I got that one. That’s how it works, on New Year’s: You give someone an orange, and he gives one to you. That’s how it works any time. If Mr. Gao and the Three Brothers tong punished the Golden Dragons for attacking me, I would owe them. Mr. Gao was suggesting I think twice before incurring that kind of debt.

“Grandfather,” I said, “you’re a quiet man. Quiet men keep secrets, and therefore many people speak to a quiet man.”

He nodded without an answer.

“Has anyone spoken about a robbery? Three days ago, porcelains taken from the Chinatown Pride building?” Nora would kill me for telling Mr. Gao, but I’d already spilled it to Trouble—assuming he hadn’t known already—and quiet men keep secrets.

“Porcelains,” Mr. Gao repeated. “No, I haven’t heard about this. This is your case, Ling Wan-ju?”

“Yes, Grandfather. For many reasons they—Chinatown Pride, I mean—don’t want anyone to know. I thought the Golden Dragons must have been involved somehow, because it was their territory, but now I find out it’s not anymore.”

“No.

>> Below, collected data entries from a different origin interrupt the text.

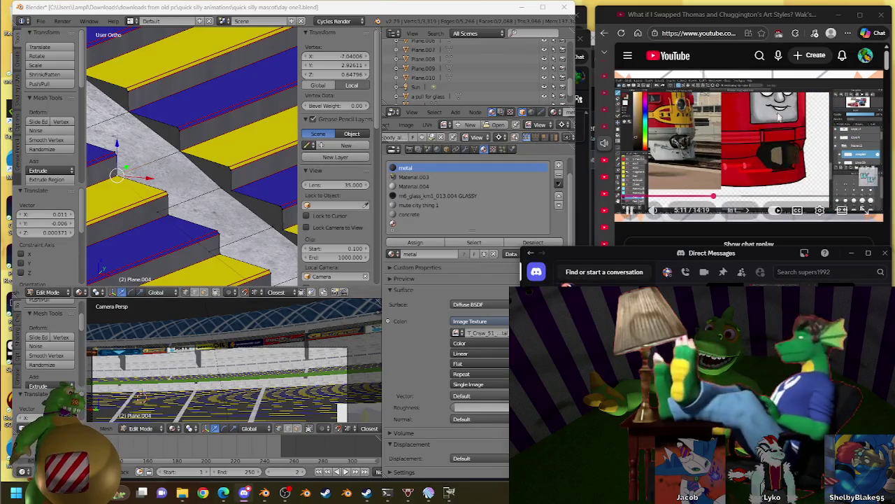
{"action": "left_click_drag", "start_coordinate": [713, 197], "coordinate": [742, 197]}
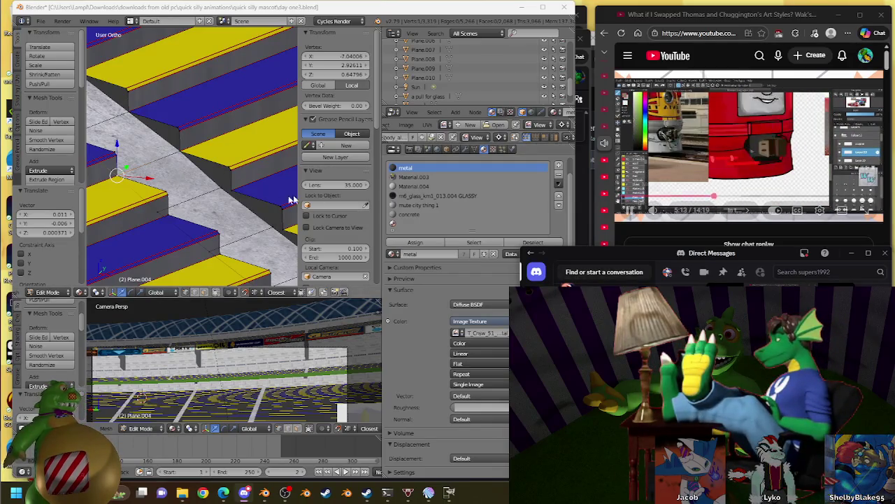
{"action": "right_click", "coordinate": [221, 187]}
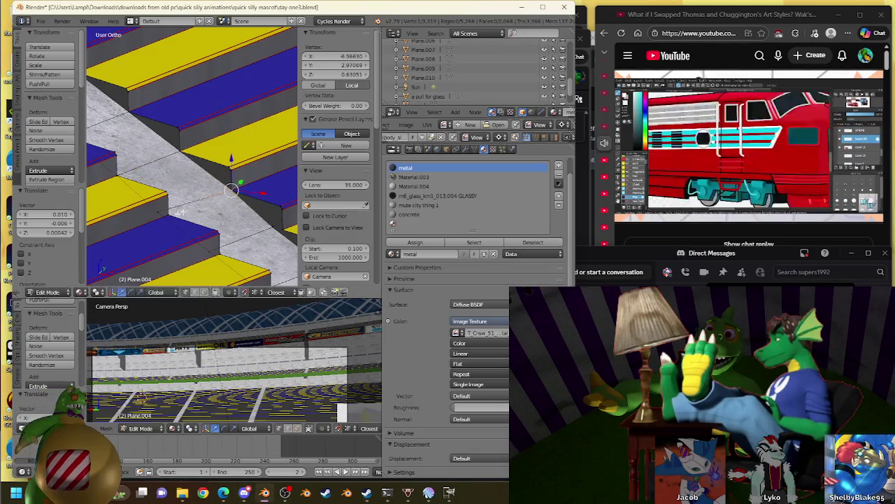
{"action": "right_click", "coordinate": [168, 213]}
{"action": "middle_click_drag", "start_coordinate": [233, 234], "coordinate": [280, 187], "text": "shift"}
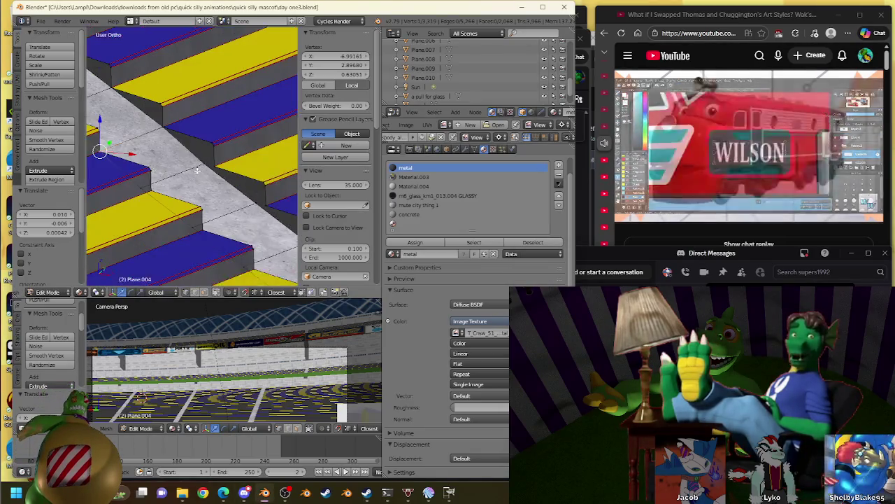
{"action": "right_click", "coordinate": [215, 166]}
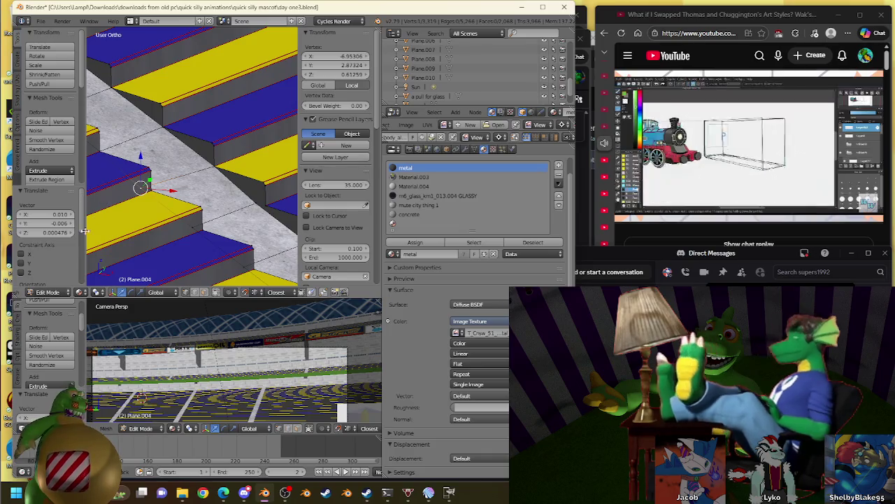
- Grab the chosen step corner vertices and slide them onto the step corners
{"action": "left_click", "coordinate": [141, 191]}
{"action": "middle_click_drag", "start_coordinate": [141, 191], "coordinate": [229, 166], "text": "shift"}
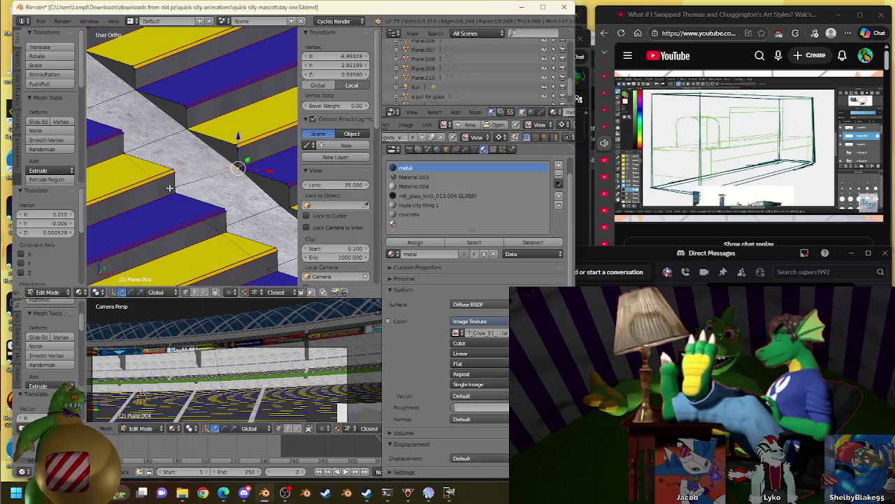
{"action": "right_click", "coordinate": [174, 190]}
{"action": "middle_click_drag", "start_coordinate": [174, 190], "coordinate": [230, 177], "text": "shift"}
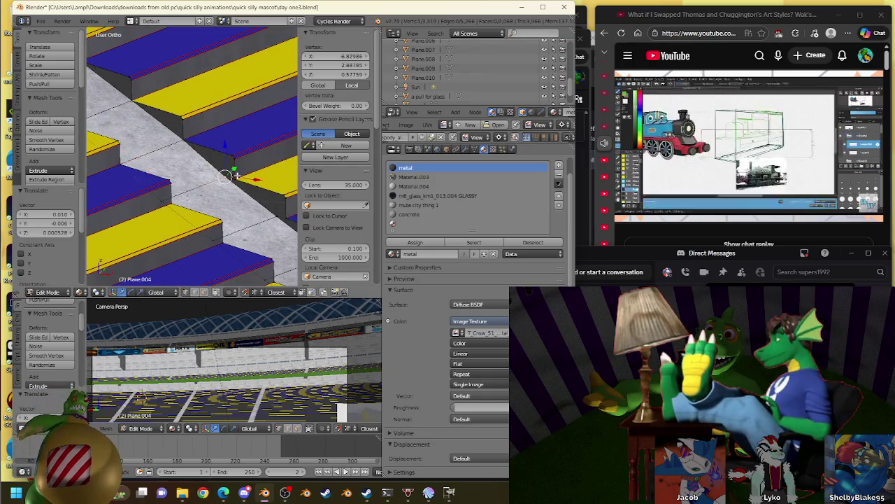
{"action": "key", "text": "g"}
{"action": "mouse_move", "coordinate": [175, 200]}
{"action": "middle_mouse_down", "text": "shift"}
{"action": "mouse_move", "coordinate": [215, 175]}
{"action": "mouse_move", "coordinate": [226, 188]}
{"action": "middle_mouse_up", "text": "shift"}
{"action": "left_click", "coordinate": [215, 176]}
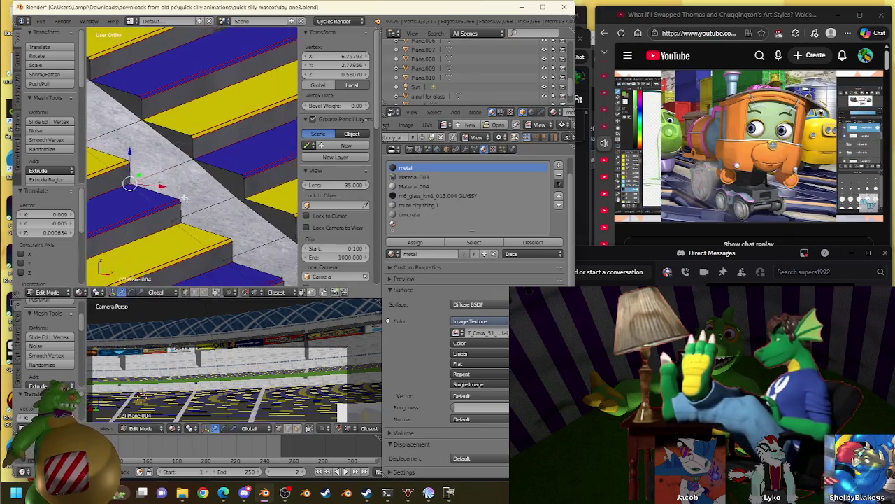
{"action": "key", "text": "g"}
{"action": "left_click", "coordinate": [225, 198]}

It isn’t.”

“Do you know the gang who’ve taken it over? Bic, and the Main Street Boys?”

“Do you intend to continue to pursue this?” he asked.

“Yes, I do. I was hired to do a job and I haven’t done it yet.”

“Then be prepared.”

“For what?”

“For danger.”

“Are you telling me not to let the Main Street Boys bushwhack me the way the Golden Dragons did?”

His unblinking black eyes fixed on me in a way they never had before, a way that made me almost unable to continue to meet them. “I am telling you, as I told you before, that danger comes in many forms. Anyone with eyes and ears would be frightened of the Golden Dragons. Anyone’s ribs can be bruised by a kick.”

Meaning what? I asked myself wearily. Lydia Chin doesn’t have the brains she was born with?

Or meaning that some dangers are less obvious than others, and not, perhaps, dangerous to everyone in the same degree?

F
I F T E E N

I
ran a hot bath, according to Mr. Gao’s directions, and opened one of the square, paper-wrapped packages of herbs into it. While it was filling I called Bill.

“Hi,” he said. “How’re you doing?”

“Terrible,” I said. “Rotten lousy horrible bad terrible.”

I told him what had happened.

“I’m coming over,” he said.

“No. You can’t.”

“Watch me.”

“No, Bill, please. If you’re here when my mother gets home she’ll know something’s really wrong.”

“If your face looks like a pillowcase full of eggs she’ll know anyway.”

“I can handle it. But just seeing you upsets her.”

“That’s not my fault.”

“No, it’s not. But it’s my problem. Listen,” I said, and I swallowed. “I’d like to have you here. I would. I … but please don’t come, okay?”

There was silence on his end of the line. “Tell me you’re really all right,” he said.

“I’m really all right. Mr. Gao gave me herbs for my bath. He says I don’t have any broken bones or concussion or anything. Actually, I’ve been hurt worse than this in bouts in the days when I used to fight Tae Kwon Do tournaments.”